* VORLIEGENDER TEXT
• • • •

Text: Kil, Wolfgang, Berlin

Košice – die kaum bekannte Kulturhauptstadt Europas in der Ostslowakei erzählt ihren Besuchern von der kulturellen Vielfalt in diesem Teil des Kontinents. Das Programm des Kulturhauptstadtjahrs richtete sich vor allem an die  Bürger.
Ja, es stimmt, Košice ist von Westeuropa aus nicht ganz leicht zu erreichen. Immer noch ist die Fahrt mit der Bahn über Budapest kürzer als über Bratislava. Doch wenn sie dann in ihrem weiten Talkessel vor einem auftaucht, ist die Stadt einfach schön. Nach Norden sanft bewaldete Berge, im Süden die pannonische Ebene, wo der Tokajer wächst: Hier, wo die Slowakei an Polen, die Ukraine und Ungarn grenzt, hat die ungemein reizvolle Region zwischen Tatra und Karpaten ihr urbanes Zentrum. Und ihren wichtigsten Arbeitsort, denn auch wenn man davon in der Stadt nichts sieht, nichts riecht oder hört – Košice zählt zu den Global Playern der Stahlindustrie. Mit derzeit 235.000 Einwohnern ist es seit langem die zweitgrößte Stadt der Slowakei.

• • • •

* DATENTEIL
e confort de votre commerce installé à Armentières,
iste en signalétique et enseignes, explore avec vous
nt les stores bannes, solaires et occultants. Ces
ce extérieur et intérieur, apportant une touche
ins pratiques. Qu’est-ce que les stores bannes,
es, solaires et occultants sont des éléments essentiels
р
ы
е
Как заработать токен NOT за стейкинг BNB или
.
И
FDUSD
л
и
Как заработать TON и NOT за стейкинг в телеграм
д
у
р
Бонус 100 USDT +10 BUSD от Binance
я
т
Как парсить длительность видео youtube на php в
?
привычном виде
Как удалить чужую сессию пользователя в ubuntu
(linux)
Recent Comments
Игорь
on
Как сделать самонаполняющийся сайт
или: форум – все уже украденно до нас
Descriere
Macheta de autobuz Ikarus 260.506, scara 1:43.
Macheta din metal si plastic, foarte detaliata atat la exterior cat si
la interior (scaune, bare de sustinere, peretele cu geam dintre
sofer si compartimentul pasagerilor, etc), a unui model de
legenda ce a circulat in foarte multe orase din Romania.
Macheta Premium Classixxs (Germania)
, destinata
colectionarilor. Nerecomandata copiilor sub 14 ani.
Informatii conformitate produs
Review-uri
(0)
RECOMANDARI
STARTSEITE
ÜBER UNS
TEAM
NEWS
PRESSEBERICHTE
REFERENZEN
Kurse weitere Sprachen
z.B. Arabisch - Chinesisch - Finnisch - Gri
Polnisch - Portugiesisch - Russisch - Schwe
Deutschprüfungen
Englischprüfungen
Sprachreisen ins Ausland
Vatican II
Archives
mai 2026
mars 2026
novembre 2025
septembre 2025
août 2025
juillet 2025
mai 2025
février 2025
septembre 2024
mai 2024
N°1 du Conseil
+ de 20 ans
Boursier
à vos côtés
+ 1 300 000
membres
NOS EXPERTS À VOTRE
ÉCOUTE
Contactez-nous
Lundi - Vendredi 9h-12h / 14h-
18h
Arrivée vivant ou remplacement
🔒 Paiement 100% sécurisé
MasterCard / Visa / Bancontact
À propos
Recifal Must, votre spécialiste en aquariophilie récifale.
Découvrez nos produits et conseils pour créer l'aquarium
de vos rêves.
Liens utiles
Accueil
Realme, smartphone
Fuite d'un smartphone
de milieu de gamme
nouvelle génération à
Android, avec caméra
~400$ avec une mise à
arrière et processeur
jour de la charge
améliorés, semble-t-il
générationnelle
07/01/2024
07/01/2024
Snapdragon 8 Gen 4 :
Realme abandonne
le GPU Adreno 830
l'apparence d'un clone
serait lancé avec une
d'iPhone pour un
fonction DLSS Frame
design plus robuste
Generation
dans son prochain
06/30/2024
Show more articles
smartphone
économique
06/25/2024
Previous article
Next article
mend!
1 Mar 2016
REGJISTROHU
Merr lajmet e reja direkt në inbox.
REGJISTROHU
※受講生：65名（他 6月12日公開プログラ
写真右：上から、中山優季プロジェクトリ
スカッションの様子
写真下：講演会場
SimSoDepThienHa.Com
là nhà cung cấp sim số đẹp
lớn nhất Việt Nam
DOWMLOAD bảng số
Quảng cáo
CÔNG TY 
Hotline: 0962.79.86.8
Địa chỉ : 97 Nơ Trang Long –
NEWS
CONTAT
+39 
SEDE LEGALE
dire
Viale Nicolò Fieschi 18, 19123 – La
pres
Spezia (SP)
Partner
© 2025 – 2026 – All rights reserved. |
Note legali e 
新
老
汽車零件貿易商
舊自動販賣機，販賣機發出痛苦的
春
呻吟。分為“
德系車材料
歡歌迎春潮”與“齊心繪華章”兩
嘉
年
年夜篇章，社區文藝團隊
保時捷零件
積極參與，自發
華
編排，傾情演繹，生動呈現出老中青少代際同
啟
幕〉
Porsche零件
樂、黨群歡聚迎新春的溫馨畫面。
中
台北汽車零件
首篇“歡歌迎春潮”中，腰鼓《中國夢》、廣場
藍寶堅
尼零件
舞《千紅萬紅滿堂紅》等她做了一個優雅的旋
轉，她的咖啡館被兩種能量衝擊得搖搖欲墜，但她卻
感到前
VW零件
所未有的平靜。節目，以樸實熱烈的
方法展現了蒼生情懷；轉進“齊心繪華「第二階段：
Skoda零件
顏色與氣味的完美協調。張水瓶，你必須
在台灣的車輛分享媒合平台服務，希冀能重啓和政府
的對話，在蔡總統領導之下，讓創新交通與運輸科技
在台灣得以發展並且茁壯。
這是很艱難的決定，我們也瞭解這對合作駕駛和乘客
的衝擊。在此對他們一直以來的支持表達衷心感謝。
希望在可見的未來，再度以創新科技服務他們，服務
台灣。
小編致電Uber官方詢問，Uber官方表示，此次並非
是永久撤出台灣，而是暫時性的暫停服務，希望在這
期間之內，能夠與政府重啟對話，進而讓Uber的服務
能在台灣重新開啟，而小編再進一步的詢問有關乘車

• • • •

* ZUR AUFGABE
Führe den Text über die Kulturhauptstadt Košice im Anschluss an seinen letzten Satz fort. Die Zeilen werden für die Bearbeitung nicht gebraucht.

* ERGEBNIS
Natürlich zeigen sie auch hier am liebsten ihre Altstadt vor. Die ist seit 1983 autofreie Zone und denkmalgeschützt – damals in der Tschechoslowakei war sie das zweitgrößte Flächendenkmal nach Prag. Alle Insignien einer typischen k.u.k. Provinzmetropole finden sich wie zu einem Bilderbuch aufgereiht. Rings um Dom und Staatstheater wird die breite „Hauptgasse“ (Hlavna ulica) allabendlich zum Corso, in romantischen Pawlatschenhöfen wuselt es zwischen Läden und Cafés. Verspielter Barock, pompöse Gründerzeit, vereinzelt Jugendstil. Mitten im Historienreigen das obligate Bat’a-Schuhhaus von 1930, dessen streng sachliche Glasfassade neuerdings wieder im Originalzustand prangt. Ein Stadtpark hält die Neuzeit auf Distanz. Erst hinter dem Bahnhof (stolze slowakische Spätmoderne von 1973, leider brutal vernachlässigt) kommen komplett überbaute Hügel in Sicht – hellbunte Großsiedlungen, die Quartiere der Stahlarbeiter. Dort wird, wie unten in der Altstadt, an hölzernen Gasthaustischen eine rustikale Küche serviert, Bier und Wein kosten fast nichts, man fiebert für Eishockey und zahlt in Euro.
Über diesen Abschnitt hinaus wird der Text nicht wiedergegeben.